But a little-noticed passage in the Homeland Security Act of 2002 expanded the scope of SSIs to prohibit disclosure of information that "would be detrimental to the security of transportation." This change in wording ushered in an expansive new interpretation of SSI. A May 2004 Federal Register notice spelled out 16 categories of information that may now be designated as SSI. These include not only airport security plans (as before) and threat assessments, but also records of security inspections and investigations, names of security personnel, and training materials. More problematically, "security directives" such as the one that Chenoweth-Hage requested are exempt. And for good measure, the 16th category is a catch-all exemption for "other information" that TSA may at its discretion determine should be withheld.
"By removing any reference to persons or passengers, Congress has significantly broadened the scope of the SSI authority," wrote Congressional Research Service analyst Todd B. Tatelman in a new report. "As a result, it appears that the authority to classify information as SSI now encompasses all transportation-related activities including air and maritime cargo, trucking and freight transport, and pipelines." This latent authority could be used to expand the current secrecy regime into other areas of transportation and national infrastructure. Already, "the number and scope of [security directives]" designated as SSI "has markedly increased" since Sept. 11, 2001, as noted by an internal TSA memo.
The TSA, which is now part of the Department of Homeland Security, has deployed its new secrecy authority with gusto. The TSA signed a security agreement with the Des Moines, Iowa, police department last year as a condition for the city receiving federal financial assistance for airport security.
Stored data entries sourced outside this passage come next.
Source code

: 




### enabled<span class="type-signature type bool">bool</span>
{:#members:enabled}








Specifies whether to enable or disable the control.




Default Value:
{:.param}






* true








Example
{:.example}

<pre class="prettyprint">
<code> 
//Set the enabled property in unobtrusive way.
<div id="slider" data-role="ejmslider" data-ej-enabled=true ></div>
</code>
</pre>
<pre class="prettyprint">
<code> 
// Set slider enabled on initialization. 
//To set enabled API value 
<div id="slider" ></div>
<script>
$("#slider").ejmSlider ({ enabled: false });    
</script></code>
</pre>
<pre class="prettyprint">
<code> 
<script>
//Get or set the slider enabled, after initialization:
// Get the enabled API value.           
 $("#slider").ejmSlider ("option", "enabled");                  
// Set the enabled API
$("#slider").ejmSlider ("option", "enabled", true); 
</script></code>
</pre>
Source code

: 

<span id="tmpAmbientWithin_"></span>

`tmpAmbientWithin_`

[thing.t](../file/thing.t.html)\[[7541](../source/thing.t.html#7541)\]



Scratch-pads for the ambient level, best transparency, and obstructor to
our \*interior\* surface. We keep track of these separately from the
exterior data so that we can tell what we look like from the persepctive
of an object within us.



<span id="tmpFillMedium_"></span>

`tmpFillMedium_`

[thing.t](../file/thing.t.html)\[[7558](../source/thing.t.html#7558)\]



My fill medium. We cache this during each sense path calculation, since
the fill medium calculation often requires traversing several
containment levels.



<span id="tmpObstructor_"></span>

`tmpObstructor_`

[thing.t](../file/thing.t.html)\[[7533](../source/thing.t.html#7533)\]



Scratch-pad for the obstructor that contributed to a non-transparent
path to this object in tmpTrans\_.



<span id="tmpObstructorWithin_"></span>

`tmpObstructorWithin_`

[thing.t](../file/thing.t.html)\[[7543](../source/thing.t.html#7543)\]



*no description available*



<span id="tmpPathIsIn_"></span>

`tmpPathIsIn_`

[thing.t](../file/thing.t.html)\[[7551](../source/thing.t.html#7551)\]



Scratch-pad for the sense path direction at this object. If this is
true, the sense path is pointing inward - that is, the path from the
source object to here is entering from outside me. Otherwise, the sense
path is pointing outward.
"If I hadn't seen this contract I wouldn't have believed it could happen in America," Police Chief William McCarthy told the Des Moines Register. Its non-disclosure requirements were so stringent that it might have prevented officers from "reporting the arrest of a drunk at the airport" without first consulting TSA, he said. Similar agreements have been signed with police departments in other cities around the country.
Following the intervention of Sen. Chuck Grassley, R-Iowa, and Tom Harkin, D-Iowa, TSA Administrator James Loy reportedly "clarified" that the agreement was merely intended to ensure that the federal government was directly notified of security incidents at airports "rather than learning of events through the press." Although police initially believed that the agreement itself was secret, TSA eventually advised that only an appendix on airport security needed to be withheld.
Meanwhile, say some internal critics, SSI authority has already been used as a cudgel to impose security discipline and rein in dissent.
After MSNBC reported last year the TSA's decision to remove federal air marshals from certain long-distance flights to economize, TSA launched a probe to identify who had revealed such sensitive security information to the media. A new Department of Homeland Security inspector general report noted that "air marshals from two locations said that they were threatened with arrest and prosecution if they were found to have released sensitive security information (SSI), even though release of SSI is not a prosecutable offense."
Software designer John Gilmore ran afoul of another SSI directive in 2002 after refusing to present a photo identification before boarding a flight. Gilmore has challenged the constitutionality of this practice with a lawsuit. Citing security concerns, the government says the case cannot be argued in open court. In his suit, he claims he was told that there were "security directives that mandated the showing of ID, but that he couldn't see them." The directives, he learned, "are revised as often as weekly, and are transmitted orally rather than in writing. To make things even more confusing, these orally transmitted secret rules change depending on the airport."
Responding to a different lawsuit brought by the ACLU of Northern California contesting the administration of the so-called "no fly" list, U.S. District Judge Charles R. Breyer agreed that some SSIs go too far.
"The Court's preliminary review of the voluminous material demonstrates that in many instances the government has not come close to meeting its burden [to justify withholding], and, in some instances, has made frivolous claims of exemption," Breyer wrote in a June 2004 opinion. "General statements that, for example, the information is sensitive security information, are inadequate to satisfy the government's burden."
Although some of the contested material in that proceeding has now been disclosed, the government seeks dismissal of the larger case.